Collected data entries
<<<<

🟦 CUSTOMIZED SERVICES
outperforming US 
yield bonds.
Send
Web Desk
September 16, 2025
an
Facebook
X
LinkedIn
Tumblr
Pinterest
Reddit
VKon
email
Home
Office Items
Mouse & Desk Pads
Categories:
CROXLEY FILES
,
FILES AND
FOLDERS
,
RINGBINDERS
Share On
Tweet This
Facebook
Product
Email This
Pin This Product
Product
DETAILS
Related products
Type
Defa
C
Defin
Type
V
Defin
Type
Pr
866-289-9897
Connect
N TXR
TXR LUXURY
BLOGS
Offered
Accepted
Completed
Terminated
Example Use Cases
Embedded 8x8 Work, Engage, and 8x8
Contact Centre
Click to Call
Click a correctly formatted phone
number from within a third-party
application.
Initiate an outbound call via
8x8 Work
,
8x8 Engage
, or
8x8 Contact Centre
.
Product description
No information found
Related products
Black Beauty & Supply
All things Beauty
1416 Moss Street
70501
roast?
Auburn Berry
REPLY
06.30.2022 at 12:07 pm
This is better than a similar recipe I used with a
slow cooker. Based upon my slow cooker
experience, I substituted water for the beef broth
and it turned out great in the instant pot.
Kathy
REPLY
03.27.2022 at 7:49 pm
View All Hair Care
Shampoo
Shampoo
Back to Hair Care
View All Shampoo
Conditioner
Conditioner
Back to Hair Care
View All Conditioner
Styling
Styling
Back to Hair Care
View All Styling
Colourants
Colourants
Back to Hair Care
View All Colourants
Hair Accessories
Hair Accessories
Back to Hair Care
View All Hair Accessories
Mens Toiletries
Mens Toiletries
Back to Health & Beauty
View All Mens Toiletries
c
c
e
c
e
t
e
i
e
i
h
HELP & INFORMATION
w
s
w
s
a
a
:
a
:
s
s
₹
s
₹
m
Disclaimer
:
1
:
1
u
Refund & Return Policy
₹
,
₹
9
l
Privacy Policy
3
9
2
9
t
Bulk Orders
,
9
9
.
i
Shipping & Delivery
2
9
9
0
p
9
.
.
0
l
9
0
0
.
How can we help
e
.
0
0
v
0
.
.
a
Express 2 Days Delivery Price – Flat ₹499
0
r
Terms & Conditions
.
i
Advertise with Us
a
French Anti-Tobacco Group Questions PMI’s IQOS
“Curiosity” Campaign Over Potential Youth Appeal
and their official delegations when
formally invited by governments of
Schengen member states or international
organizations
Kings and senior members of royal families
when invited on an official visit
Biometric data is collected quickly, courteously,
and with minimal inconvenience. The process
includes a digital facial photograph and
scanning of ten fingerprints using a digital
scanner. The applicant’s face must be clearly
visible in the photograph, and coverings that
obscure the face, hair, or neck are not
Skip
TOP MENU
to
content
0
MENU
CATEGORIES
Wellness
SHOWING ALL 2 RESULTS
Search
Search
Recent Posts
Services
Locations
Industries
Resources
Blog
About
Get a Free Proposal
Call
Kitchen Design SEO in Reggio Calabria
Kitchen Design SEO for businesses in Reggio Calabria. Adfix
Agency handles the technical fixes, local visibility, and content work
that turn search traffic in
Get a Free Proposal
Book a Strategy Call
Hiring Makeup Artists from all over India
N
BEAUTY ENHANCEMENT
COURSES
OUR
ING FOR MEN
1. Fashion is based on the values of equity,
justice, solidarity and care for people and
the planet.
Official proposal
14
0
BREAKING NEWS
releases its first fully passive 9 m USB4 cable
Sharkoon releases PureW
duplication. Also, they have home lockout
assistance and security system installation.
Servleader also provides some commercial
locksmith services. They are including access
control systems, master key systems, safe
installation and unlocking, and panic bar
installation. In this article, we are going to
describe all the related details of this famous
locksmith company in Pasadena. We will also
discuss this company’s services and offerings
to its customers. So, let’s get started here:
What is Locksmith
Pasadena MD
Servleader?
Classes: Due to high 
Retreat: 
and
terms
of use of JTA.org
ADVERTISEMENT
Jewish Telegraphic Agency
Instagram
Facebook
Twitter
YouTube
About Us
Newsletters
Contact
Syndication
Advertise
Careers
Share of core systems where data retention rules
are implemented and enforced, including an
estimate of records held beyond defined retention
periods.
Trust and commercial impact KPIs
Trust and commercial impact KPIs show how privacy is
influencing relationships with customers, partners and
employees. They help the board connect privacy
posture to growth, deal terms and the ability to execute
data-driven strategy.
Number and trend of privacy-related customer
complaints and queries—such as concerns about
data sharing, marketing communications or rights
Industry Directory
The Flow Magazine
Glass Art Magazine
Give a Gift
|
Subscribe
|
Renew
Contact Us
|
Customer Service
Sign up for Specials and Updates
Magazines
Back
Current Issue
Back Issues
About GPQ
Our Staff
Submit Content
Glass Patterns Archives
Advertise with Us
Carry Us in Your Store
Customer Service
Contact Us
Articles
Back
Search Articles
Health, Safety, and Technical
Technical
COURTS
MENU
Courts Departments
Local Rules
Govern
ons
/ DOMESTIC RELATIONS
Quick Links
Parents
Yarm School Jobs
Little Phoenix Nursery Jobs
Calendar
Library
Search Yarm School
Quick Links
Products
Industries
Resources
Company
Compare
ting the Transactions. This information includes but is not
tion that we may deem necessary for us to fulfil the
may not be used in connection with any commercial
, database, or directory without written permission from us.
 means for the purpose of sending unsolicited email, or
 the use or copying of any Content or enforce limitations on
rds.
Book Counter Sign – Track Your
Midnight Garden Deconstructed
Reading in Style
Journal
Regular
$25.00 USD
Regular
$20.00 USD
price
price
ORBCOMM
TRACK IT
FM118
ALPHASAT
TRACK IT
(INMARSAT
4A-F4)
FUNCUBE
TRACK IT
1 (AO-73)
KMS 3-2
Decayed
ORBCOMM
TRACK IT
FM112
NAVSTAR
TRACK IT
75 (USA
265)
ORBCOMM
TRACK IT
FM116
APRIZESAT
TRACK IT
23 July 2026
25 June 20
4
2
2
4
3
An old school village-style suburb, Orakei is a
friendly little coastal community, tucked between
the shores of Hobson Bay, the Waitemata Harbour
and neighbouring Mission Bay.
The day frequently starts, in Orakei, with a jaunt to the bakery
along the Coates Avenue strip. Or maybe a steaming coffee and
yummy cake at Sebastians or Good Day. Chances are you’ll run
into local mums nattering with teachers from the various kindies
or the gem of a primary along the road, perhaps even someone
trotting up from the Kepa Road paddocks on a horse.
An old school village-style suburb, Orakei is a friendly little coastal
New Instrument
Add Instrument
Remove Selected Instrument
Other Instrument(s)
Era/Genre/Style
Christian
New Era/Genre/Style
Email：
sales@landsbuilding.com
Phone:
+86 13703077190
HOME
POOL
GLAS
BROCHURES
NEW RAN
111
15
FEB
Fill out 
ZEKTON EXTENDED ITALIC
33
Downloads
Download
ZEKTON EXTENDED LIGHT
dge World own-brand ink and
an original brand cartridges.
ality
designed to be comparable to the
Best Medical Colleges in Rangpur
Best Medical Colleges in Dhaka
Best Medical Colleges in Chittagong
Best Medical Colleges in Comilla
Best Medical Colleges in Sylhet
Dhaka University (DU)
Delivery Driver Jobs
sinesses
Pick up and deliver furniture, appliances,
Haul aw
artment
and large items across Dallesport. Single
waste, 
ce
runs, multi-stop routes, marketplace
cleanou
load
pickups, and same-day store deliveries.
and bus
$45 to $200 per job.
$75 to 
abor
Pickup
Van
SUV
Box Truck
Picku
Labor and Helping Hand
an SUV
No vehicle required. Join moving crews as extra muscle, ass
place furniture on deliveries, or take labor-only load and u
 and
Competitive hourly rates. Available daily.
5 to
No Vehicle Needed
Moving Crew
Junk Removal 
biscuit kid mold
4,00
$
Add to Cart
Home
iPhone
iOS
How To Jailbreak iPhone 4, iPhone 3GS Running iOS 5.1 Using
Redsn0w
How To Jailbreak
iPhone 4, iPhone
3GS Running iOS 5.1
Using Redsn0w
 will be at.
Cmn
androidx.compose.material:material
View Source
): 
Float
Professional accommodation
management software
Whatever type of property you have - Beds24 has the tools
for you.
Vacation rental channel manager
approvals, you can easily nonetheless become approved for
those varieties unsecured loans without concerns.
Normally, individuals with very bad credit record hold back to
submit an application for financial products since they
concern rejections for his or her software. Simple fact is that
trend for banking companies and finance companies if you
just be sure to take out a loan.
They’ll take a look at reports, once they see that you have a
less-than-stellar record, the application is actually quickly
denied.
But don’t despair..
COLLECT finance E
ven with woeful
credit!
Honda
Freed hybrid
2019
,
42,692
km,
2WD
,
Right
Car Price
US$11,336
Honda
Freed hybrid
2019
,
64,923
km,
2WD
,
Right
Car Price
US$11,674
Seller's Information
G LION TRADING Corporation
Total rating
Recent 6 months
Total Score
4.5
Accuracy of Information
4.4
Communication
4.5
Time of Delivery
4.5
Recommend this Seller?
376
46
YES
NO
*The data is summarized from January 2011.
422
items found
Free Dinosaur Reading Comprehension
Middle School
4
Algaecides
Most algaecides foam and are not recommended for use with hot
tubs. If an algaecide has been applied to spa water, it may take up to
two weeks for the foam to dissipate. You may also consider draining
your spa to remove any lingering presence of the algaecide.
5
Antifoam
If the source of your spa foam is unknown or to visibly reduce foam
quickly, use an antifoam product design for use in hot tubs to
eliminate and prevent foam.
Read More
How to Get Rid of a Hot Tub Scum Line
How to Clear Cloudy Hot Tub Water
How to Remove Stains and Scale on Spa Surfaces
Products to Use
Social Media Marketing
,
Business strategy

>>>>

Find every line in the material above that contains the word "invited", and copy each of those lines. Matches must have the same uppercase and lowercase letters.

formally invited by governments of
when invited on an official visit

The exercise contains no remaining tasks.